The Thrilling Chase for a Ghostly Particle to Unlock the Secrets of the Universe

by Ray Jayawardhana

Pub Date: Dec. 10th, 2013
ISBN: 978-0-374-22063-1
Publisher: Scientific American/Farrar, Straus and Giroux

An astrophysicist explains why scientists are eager to learn more about the elusive, “pathologically shy” neutrino.

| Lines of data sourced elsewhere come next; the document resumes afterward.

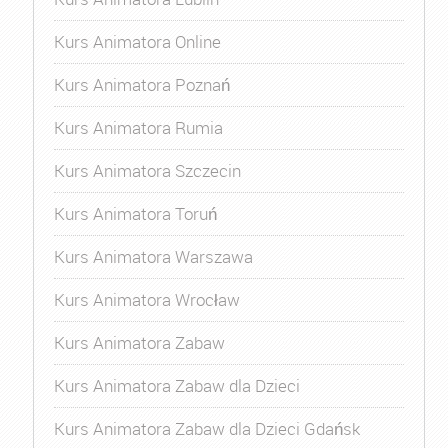
Kurs Animatora Online
Kurs Animatora Poznań
Kurs Animatora Rumia
Kurs Animatora Szczecin
Kurs Animatora Toruń
Kurs Animatora Warszawa
Kurs Animatora Wrocław
Kurs Animatora Zabaw
Kurs Animatora Zabaw dla Dzieci
Kurs Animatora Zabaw dla Dzieci Gdańsk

“[N]eutrinos are the most abundant matter particles in the universe,” writes Jayawardhana (Observational Astrophysics/Univ. of Toronto; Strange New Worlds: The Search for Alien Planets and Life beyond Our Solar System, 2011, etc.). “[A]bout a hundred-trillion neutrinos produced in the nuclear furnace at the Sun's core pass through your body every second…yet they do no harm and leave no trace.” The author traces their discovery to the dawn of the quantum age, when the release of radioactive materials appeared to challenge conservation of energy. In 1930, physicist Wolfgang Pauli suggested the existence of a putative, still-undetected particle (the neutrino) as a way to balance the energy equation. At that time, only three elementary particles (the proton, the electron and the photon) were known. With the discovery of the neutron, the role of the neutrino in transformations between neutrons and protons became clearer. Jayawardhana explains that despite the fact that fission and fusion release “staggering bursts of these particles,” their experimental verification only became possible as an outgrowth of the effort to produce an atomic bomb in the days leading up to World War I. “Since then,” he writes, “we have realized that the shy neutrinos hold the key to unraveling a great many cosmic mysteries.” Further experiments led to new anomalies and the recognition that the ghostly neutrino was not, as first thought, without mass. Today, we may now be on the verge of “solving the great mystery of how matter came to dominate the universe.”

Jayawardhana includes a fascinating account of the disputes between the theorists and experimentalists in this epic scientific adventure story with—as of yet—no last chapter.